▸ **Required work**: Look over the listing below and tally the lines in which the word "gallery" turns up. Answer with the tally only.
:: Given records ::
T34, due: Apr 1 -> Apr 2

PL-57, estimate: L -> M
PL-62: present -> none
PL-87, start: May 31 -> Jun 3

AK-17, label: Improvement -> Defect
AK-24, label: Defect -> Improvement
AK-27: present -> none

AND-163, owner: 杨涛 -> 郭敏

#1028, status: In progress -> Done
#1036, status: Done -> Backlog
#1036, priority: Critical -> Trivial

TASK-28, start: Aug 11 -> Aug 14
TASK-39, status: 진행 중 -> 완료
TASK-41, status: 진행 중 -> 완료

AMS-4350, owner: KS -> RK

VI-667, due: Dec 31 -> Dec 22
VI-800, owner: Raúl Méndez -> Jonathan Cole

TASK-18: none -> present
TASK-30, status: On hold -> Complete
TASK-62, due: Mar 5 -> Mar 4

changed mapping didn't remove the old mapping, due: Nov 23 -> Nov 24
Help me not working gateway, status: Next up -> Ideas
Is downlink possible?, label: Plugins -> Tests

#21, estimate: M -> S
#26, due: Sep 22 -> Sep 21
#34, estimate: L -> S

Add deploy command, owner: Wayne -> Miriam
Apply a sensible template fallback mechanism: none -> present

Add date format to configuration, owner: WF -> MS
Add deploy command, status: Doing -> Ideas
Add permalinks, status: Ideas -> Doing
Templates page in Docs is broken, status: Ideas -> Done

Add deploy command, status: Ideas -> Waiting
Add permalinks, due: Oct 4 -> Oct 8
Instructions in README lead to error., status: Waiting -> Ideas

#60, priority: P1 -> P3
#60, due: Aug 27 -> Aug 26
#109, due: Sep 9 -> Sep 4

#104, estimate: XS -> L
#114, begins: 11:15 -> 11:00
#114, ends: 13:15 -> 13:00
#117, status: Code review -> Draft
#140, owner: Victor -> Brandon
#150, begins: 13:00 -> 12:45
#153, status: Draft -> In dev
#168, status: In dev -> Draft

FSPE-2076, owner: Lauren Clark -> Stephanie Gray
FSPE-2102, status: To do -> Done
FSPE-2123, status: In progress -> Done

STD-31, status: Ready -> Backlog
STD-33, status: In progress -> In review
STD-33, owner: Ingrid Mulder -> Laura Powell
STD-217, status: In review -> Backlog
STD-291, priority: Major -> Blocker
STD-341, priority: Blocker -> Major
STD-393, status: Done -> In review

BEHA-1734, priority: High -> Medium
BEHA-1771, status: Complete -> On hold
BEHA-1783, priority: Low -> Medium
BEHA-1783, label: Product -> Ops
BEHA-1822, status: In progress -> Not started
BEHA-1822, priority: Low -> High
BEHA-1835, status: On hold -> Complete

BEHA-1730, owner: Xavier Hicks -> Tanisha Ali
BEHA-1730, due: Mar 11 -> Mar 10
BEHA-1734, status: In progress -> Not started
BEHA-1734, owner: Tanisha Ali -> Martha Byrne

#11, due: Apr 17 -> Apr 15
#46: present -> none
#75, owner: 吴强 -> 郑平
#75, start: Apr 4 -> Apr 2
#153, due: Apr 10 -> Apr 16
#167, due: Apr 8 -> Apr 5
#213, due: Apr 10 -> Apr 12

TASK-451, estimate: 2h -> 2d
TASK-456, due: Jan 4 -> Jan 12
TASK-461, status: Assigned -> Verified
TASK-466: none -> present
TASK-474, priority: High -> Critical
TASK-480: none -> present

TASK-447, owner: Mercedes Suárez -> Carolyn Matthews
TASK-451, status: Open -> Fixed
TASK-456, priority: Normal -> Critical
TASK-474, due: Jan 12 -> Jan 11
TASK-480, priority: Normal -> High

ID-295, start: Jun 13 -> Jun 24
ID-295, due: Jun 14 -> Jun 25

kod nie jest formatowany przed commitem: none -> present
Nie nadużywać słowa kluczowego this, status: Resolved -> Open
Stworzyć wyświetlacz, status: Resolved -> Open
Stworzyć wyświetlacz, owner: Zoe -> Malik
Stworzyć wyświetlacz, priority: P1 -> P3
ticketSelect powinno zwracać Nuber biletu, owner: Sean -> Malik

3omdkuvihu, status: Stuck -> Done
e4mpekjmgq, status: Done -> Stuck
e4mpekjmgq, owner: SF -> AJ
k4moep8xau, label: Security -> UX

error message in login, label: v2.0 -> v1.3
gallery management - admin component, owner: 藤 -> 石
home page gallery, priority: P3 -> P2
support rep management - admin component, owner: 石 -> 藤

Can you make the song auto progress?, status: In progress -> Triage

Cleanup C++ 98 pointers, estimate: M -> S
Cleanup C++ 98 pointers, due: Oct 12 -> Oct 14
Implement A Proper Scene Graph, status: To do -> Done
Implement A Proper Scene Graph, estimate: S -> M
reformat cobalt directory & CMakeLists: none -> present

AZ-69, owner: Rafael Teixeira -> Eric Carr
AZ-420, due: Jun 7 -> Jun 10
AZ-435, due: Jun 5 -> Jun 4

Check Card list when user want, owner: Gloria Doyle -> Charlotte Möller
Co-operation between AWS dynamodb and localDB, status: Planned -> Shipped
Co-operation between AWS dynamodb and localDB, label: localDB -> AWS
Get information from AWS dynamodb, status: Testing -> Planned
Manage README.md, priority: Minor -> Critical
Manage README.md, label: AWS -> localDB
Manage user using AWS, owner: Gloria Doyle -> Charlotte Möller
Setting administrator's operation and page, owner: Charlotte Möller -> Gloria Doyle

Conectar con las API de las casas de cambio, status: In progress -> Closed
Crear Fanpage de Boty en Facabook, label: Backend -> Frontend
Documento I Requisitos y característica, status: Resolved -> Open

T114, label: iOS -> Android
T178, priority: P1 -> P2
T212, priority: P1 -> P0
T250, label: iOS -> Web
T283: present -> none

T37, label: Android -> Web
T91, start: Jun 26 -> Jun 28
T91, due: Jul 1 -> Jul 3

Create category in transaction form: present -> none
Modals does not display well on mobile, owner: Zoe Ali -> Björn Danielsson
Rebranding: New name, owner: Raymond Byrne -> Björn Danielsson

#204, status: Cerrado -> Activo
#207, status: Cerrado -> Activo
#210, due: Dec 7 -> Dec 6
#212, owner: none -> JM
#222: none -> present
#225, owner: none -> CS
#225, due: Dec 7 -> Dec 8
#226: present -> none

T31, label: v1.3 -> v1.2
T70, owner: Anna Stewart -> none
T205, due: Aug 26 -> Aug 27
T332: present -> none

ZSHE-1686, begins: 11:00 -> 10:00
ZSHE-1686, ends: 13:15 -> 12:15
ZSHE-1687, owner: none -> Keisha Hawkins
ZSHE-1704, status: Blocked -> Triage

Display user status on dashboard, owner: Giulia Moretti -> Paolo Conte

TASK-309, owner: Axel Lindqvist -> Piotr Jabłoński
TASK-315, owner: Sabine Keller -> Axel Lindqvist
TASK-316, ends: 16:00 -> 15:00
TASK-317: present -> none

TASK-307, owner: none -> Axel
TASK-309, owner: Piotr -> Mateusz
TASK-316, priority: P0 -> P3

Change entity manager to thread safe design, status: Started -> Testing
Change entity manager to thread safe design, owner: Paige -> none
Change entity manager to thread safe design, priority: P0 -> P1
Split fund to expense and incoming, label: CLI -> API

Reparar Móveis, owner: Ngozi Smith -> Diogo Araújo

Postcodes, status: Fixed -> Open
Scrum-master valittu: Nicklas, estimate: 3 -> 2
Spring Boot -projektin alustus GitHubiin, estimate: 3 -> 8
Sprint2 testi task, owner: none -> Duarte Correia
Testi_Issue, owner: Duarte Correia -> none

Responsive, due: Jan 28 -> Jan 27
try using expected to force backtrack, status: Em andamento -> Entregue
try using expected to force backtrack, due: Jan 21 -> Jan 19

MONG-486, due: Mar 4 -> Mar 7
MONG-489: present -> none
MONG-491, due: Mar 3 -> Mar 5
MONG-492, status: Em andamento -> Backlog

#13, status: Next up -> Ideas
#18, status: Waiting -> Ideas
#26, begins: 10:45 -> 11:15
:::
▸ **Problem solution**: 2